Baby

Baby Blood (1990)

Baby Blood first published by VODzilla.co

The events of Alain Robak’s Baby Blood may gestate mostly over nine months in late-Eighties France, but it has a much broader spatiotemporal canvas. For it begins with “the beginning of the world”, in an African swamp that is also the cradle of life – and its implied ending will not reach its proper maturity until some sixty billion years after the film itself finishes.

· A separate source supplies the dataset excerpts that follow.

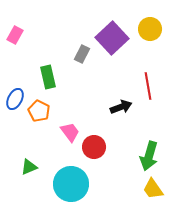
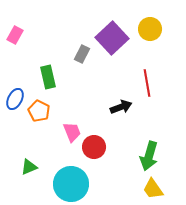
red line: moved 1 px left, 3 px up
pink trapezoid: moved 2 px right; rotated 15 degrees clockwise
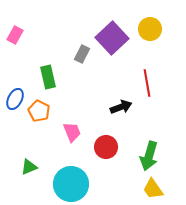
red circle: moved 12 px right
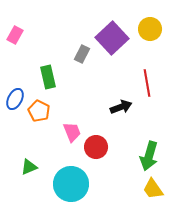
red circle: moved 10 px left
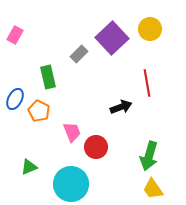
gray rectangle: moved 3 px left; rotated 18 degrees clockwise
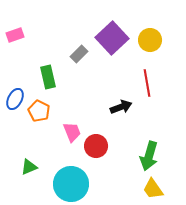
yellow circle: moved 11 px down
pink rectangle: rotated 42 degrees clockwise
red circle: moved 1 px up
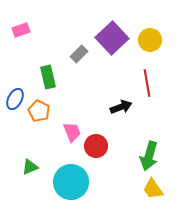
pink rectangle: moved 6 px right, 5 px up
green triangle: moved 1 px right
cyan circle: moved 2 px up
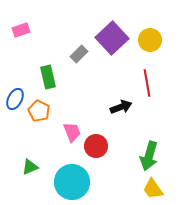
cyan circle: moved 1 px right
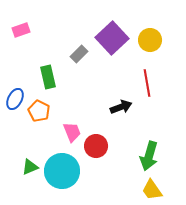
cyan circle: moved 10 px left, 11 px up
yellow trapezoid: moved 1 px left, 1 px down
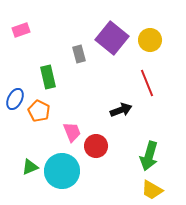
purple square: rotated 8 degrees counterclockwise
gray rectangle: rotated 60 degrees counterclockwise
red line: rotated 12 degrees counterclockwise
black arrow: moved 3 px down
yellow trapezoid: rotated 25 degrees counterclockwise
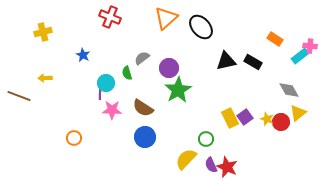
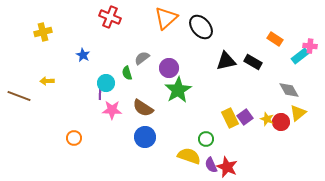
yellow arrow: moved 2 px right, 3 px down
yellow semicircle: moved 3 px right, 3 px up; rotated 65 degrees clockwise
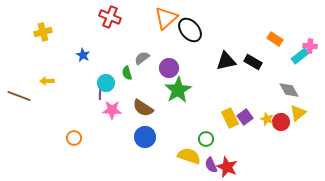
black ellipse: moved 11 px left, 3 px down
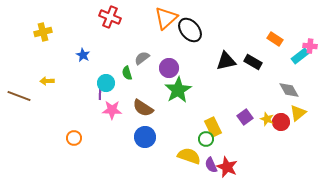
yellow rectangle: moved 17 px left, 9 px down
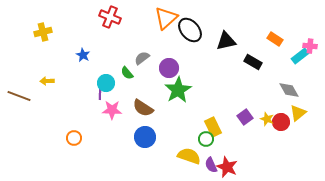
black triangle: moved 20 px up
green semicircle: rotated 24 degrees counterclockwise
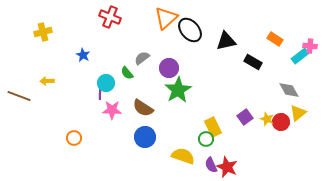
yellow semicircle: moved 6 px left
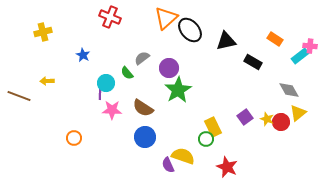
purple semicircle: moved 43 px left
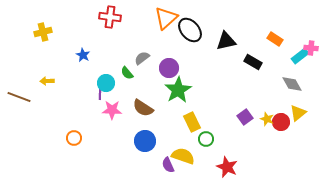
red cross: rotated 15 degrees counterclockwise
pink cross: moved 1 px right, 2 px down
gray diamond: moved 3 px right, 6 px up
brown line: moved 1 px down
yellow rectangle: moved 21 px left, 5 px up
blue circle: moved 4 px down
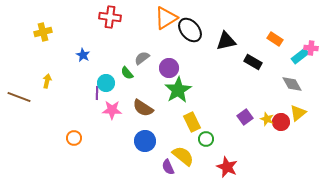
orange triangle: rotated 10 degrees clockwise
yellow arrow: rotated 104 degrees clockwise
purple line: moved 3 px left
yellow semicircle: rotated 20 degrees clockwise
purple semicircle: moved 2 px down
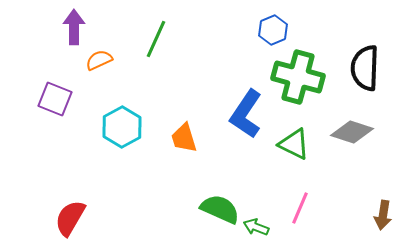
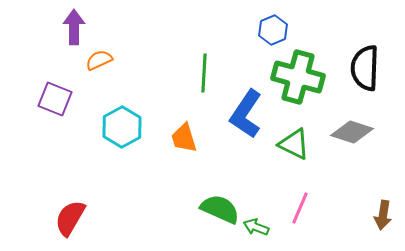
green line: moved 48 px right, 34 px down; rotated 21 degrees counterclockwise
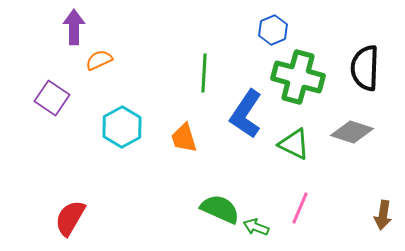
purple square: moved 3 px left, 1 px up; rotated 12 degrees clockwise
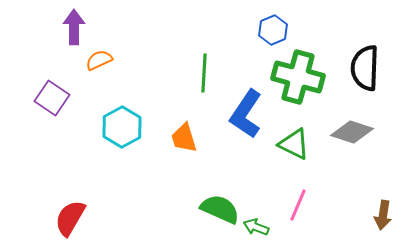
pink line: moved 2 px left, 3 px up
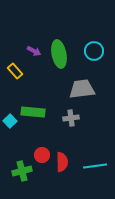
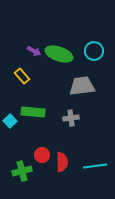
green ellipse: rotated 60 degrees counterclockwise
yellow rectangle: moved 7 px right, 5 px down
gray trapezoid: moved 3 px up
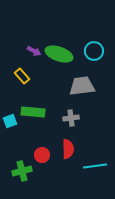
cyan square: rotated 24 degrees clockwise
red semicircle: moved 6 px right, 13 px up
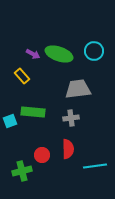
purple arrow: moved 1 px left, 3 px down
gray trapezoid: moved 4 px left, 3 px down
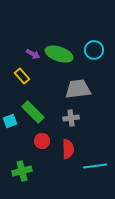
cyan circle: moved 1 px up
green rectangle: rotated 40 degrees clockwise
red circle: moved 14 px up
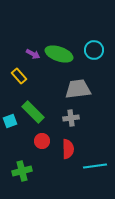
yellow rectangle: moved 3 px left
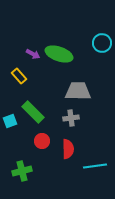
cyan circle: moved 8 px right, 7 px up
gray trapezoid: moved 2 px down; rotated 8 degrees clockwise
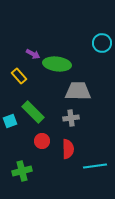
green ellipse: moved 2 px left, 10 px down; rotated 12 degrees counterclockwise
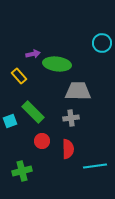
purple arrow: rotated 40 degrees counterclockwise
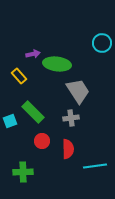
gray trapezoid: rotated 56 degrees clockwise
green cross: moved 1 px right, 1 px down; rotated 12 degrees clockwise
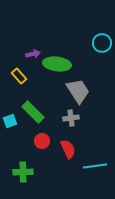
red semicircle: rotated 24 degrees counterclockwise
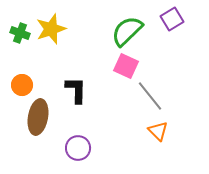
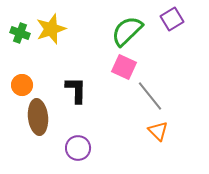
pink square: moved 2 px left, 1 px down
brown ellipse: rotated 16 degrees counterclockwise
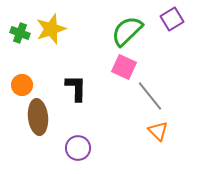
black L-shape: moved 2 px up
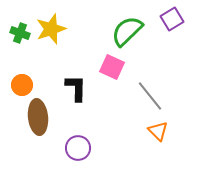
pink square: moved 12 px left
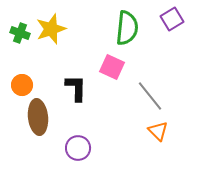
green semicircle: moved 3 px up; rotated 140 degrees clockwise
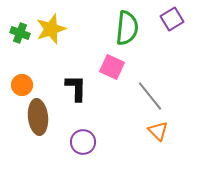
purple circle: moved 5 px right, 6 px up
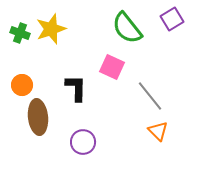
green semicircle: rotated 136 degrees clockwise
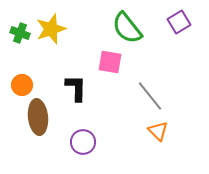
purple square: moved 7 px right, 3 px down
pink square: moved 2 px left, 5 px up; rotated 15 degrees counterclockwise
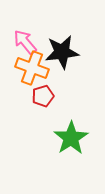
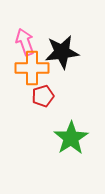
pink arrow: rotated 20 degrees clockwise
orange cross: rotated 20 degrees counterclockwise
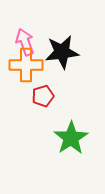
orange cross: moved 6 px left, 3 px up
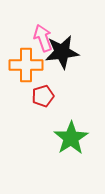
pink arrow: moved 18 px right, 4 px up
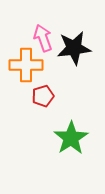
black star: moved 12 px right, 4 px up
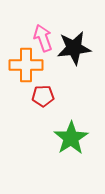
red pentagon: rotated 15 degrees clockwise
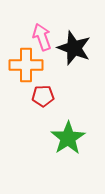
pink arrow: moved 1 px left, 1 px up
black star: rotated 28 degrees clockwise
green star: moved 3 px left
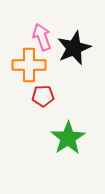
black star: rotated 28 degrees clockwise
orange cross: moved 3 px right
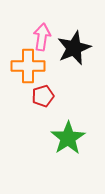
pink arrow: rotated 28 degrees clockwise
orange cross: moved 1 px left, 1 px down
red pentagon: rotated 15 degrees counterclockwise
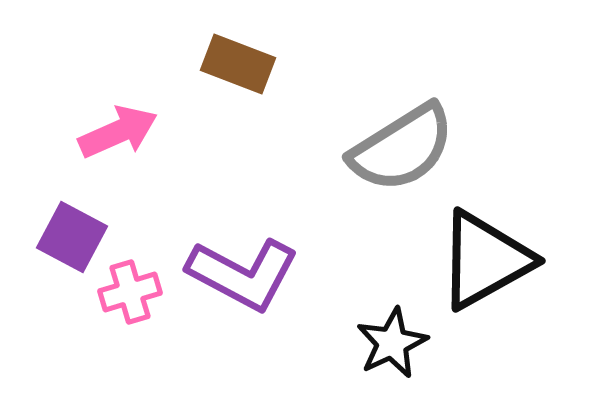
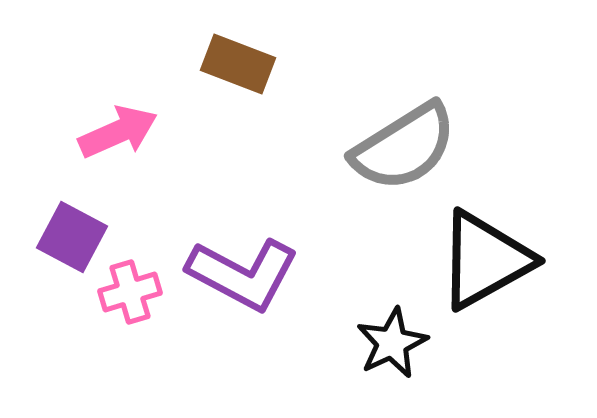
gray semicircle: moved 2 px right, 1 px up
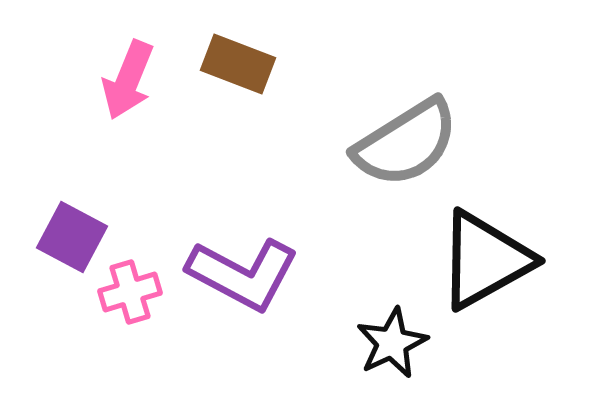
pink arrow: moved 10 px right, 52 px up; rotated 136 degrees clockwise
gray semicircle: moved 2 px right, 4 px up
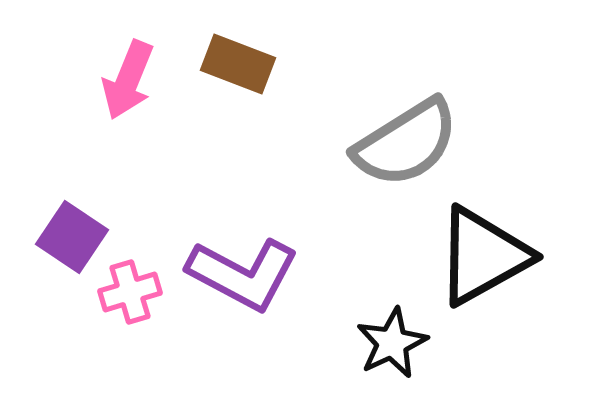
purple square: rotated 6 degrees clockwise
black triangle: moved 2 px left, 4 px up
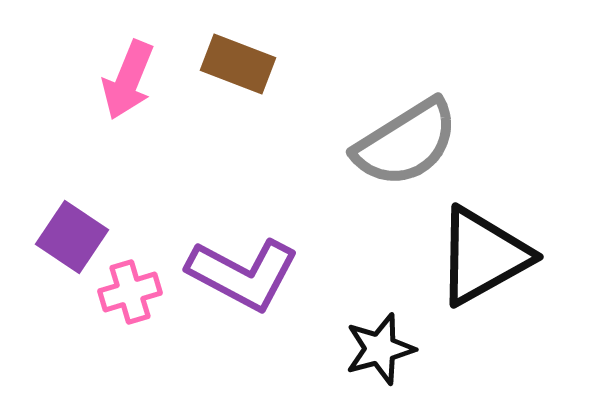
black star: moved 12 px left, 6 px down; rotated 10 degrees clockwise
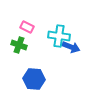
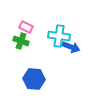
pink rectangle: moved 1 px left
green cross: moved 2 px right, 4 px up
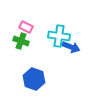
blue hexagon: rotated 15 degrees clockwise
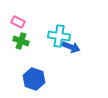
pink rectangle: moved 8 px left, 5 px up
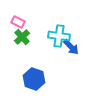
green cross: moved 1 px right, 4 px up; rotated 28 degrees clockwise
blue arrow: rotated 24 degrees clockwise
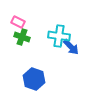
green cross: rotated 28 degrees counterclockwise
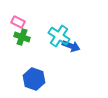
cyan cross: rotated 25 degrees clockwise
blue arrow: moved 1 px up; rotated 24 degrees counterclockwise
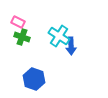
blue arrow: rotated 66 degrees clockwise
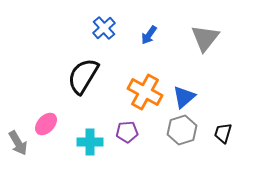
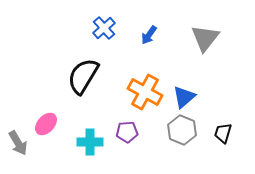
gray hexagon: rotated 20 degrees counterclockwise
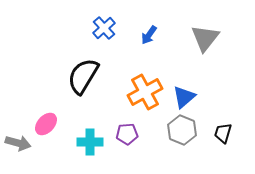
orange cross: rotated 32 degrees clockwise
purple pentagon: moved 2 px down
gray arrow: rotated 45 degrees counterclockwise
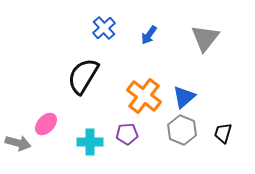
orange cross: moved 1 px left, 4 px down; rotated 24 degrees counterclockwise
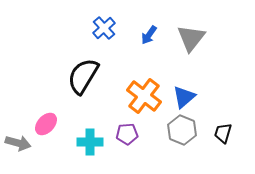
gray triangle: moved 14 px left
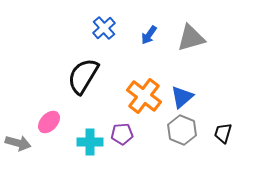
gray triangle: rotated 36 degrees clockwise
blue triangle: moved 2 px left
pink ellipse: moved 3 px right, 2 px up
purple pentagon: moved 5 px left
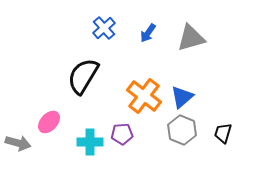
blue arrow: moved 1 px left, 2 px up
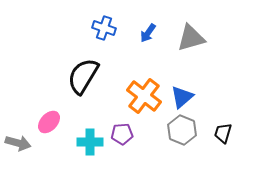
blue cross: rotated 30 degrees counterclockwise
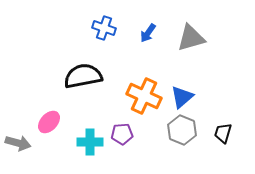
black semicircle: rotated 48 degrees clockwise
orange cross: rotated 12 degrees counterclockwise
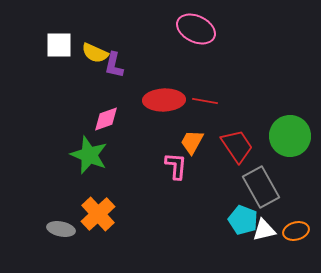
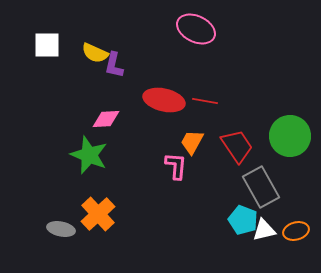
white square: moved 12 px left
red ellipse: rotated 15 degrees clockwise
pink diamond: rotated 16 degrees clockwise
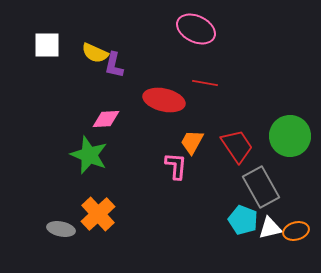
red line: moved 18 px up
white triangle: moved 6 px right, 2 px up
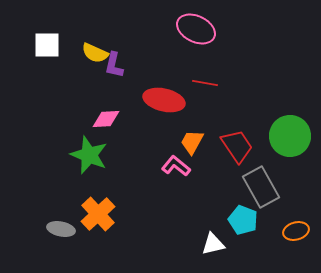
pink L-shape: rotated 56 degrees counterclockwise
white triangle: moved 57 px left, 16 px down
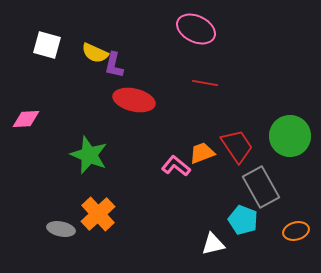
white square: rotated 16 degrees clockwise
red ellipse: moved 30 px left
pink diamond: moved 80 px left
orange trapezoid: moved 10 px right, 11 px down; rotated 40 degrees clockwise
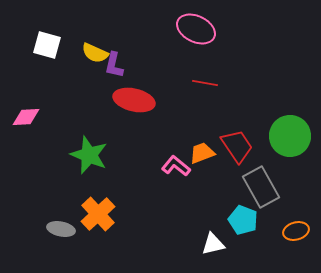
pink diamond: moved 2 px up
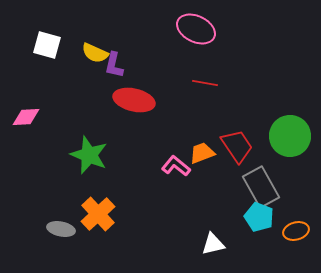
cyan pentagon: moved 16 px right, 3 px up
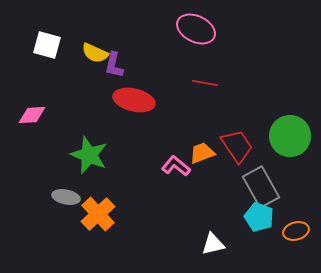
pink diamond: moved 6 px right, 2 px up
gray ellipse: moved 5 px right, 32 px up
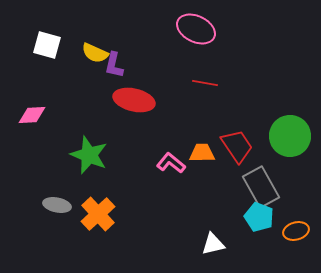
orange trapezoid: rotated 20 degrees clockwise
pink L-shape: moved 5 px left, 3 px up
gray ellipse: moved 9 px left, 8 px down
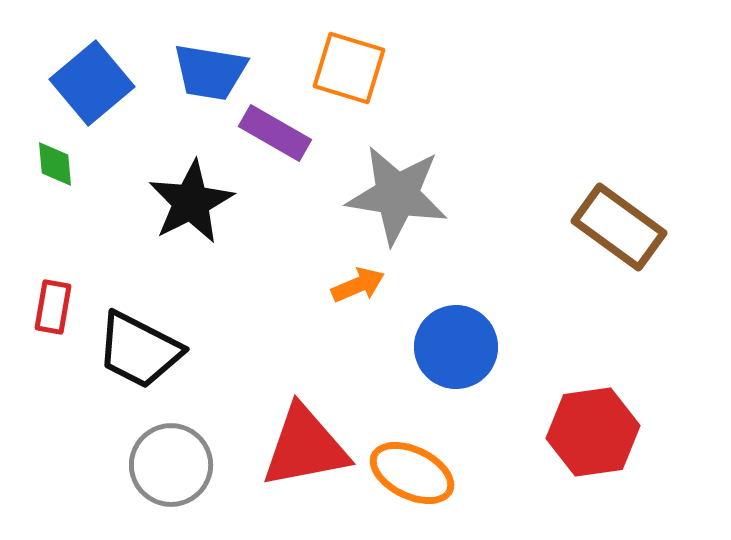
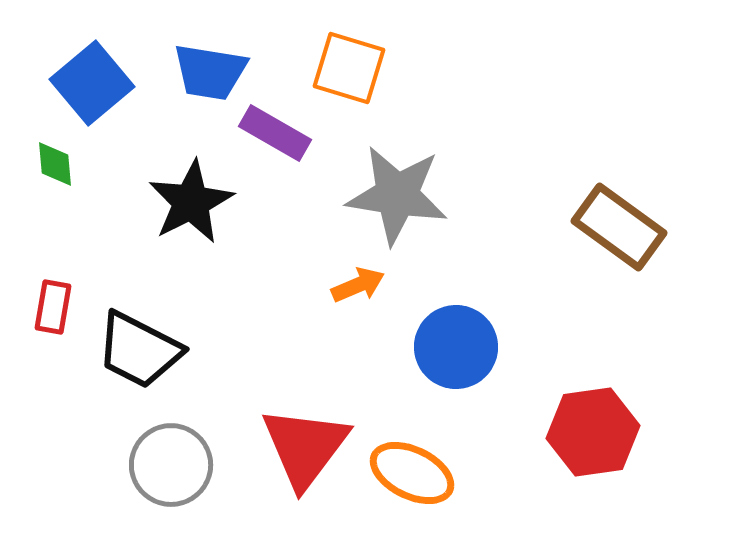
red triangle: rotated 42 degrees counterclockwise
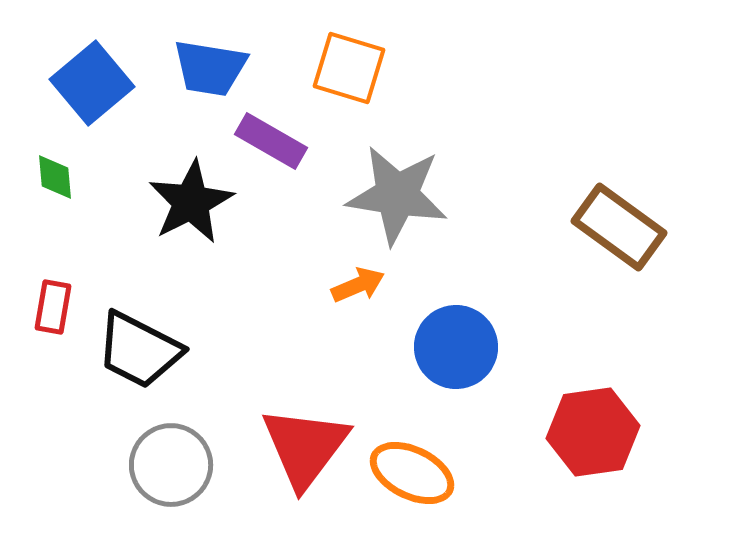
blue trapezoid: moved 4 px up
purple rectangle: moved 4 px left, 8 px down
green diamond: moved 13 px down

It is narrated by a parasitic entity (the voice of ‘Roger Placenta’, in fact Robak himself) that has been, and will be, around throughout all these epochs, but which longs to be “born – like everybody else.” Brought over to a circus in Northern France inside a male cheetah that has been captured in Central Africa, this creature spooks the other wild cats before messily abandoning its host and transferring itself to the vaginal passage of circus performer Yanka (Emmanuellle Escourrou).

That, seemingly, is where every man wishes to go, unable to resist Yanka’s shapely, fertile curves – which drives her boyfriend, the abusive circus owner Lohman (Christina Sinniger), to acts of violent jealousy. So Yanka, now pregnant, flees Lohman and runs away from the circus, initially taking up residence in a run-down tenement apartment. There, she is part-encouraged part-bullied part-blackmailed by her unborn – yet very talkative – baby to murder others for their blood. For this most patient of creatures, in its very long-term plan to evolve to global dominance, must share not only Yanka’s pulsing, mothering blood, but also that of the many men against whom Yanka bumps and grinds in her bid for independence – and these men, ruled by their aggression and sexual drives, do not come out of these encounters looking pretty, as Yanka proves even more predatory than they are in protecting and feeding what’s inside her. Like that creature, Yanka herself seems a missing link, caught both between internalised feminine and masculine impulses (nurture!, attack!) and between past and future – or more specifically between the seductive slaughter of Andrzej Zulawski’s earlier Possession (1981) and the embryonic instigations of Alice Lowe’s later Prevenge (2016). 

watch out for the sequel

It is hard to tell whether Yanka is carrying an actual primordial lifeform, or merely an atavistic psychology born of mistreatment, trauma and desperation. Her conversations with her foetus, which to onlookers come with all the appearance of a disturbed woman talking to herself, certainly resonate with notions of mental illness – and as the film goes on, and Yanka’s murders become more frequent and more baroque, passers-by never comment on, or seem even to notice, her increasingly bloody state, suggesting it may be all in her mind – or her gut. It may even be a phantom pregnancy. So perhaps this is just the story of an isolated woman’s derangement, with her own internal struggles externalised as slasher-like psychodrama. Yet even on this reading, both Yanka and the creature’s unhappy lives, ‘starting’ from a mother’s womb and ‘ending’ with a return to the primal ooze, allegorises the experience, brutal and short, of us all in our Darwinian race to genetic perpetuation, while satirising some of the worst and most pathetic aspects of a world governed by “men’s rules”. Indeed, the schizophrenic scenario of Baby Blood plays out like a newly feminised version of Frank Henenlotter’s Brain Damage (1988) – and that shifting of genders makes a world of difference to the film’s conception of life itself as a bloody battle of the sexes.

Summary: Vagina monologues: Alain Robak brings an epoch-spanning genetic perspective to his monster movie of maternity and madness.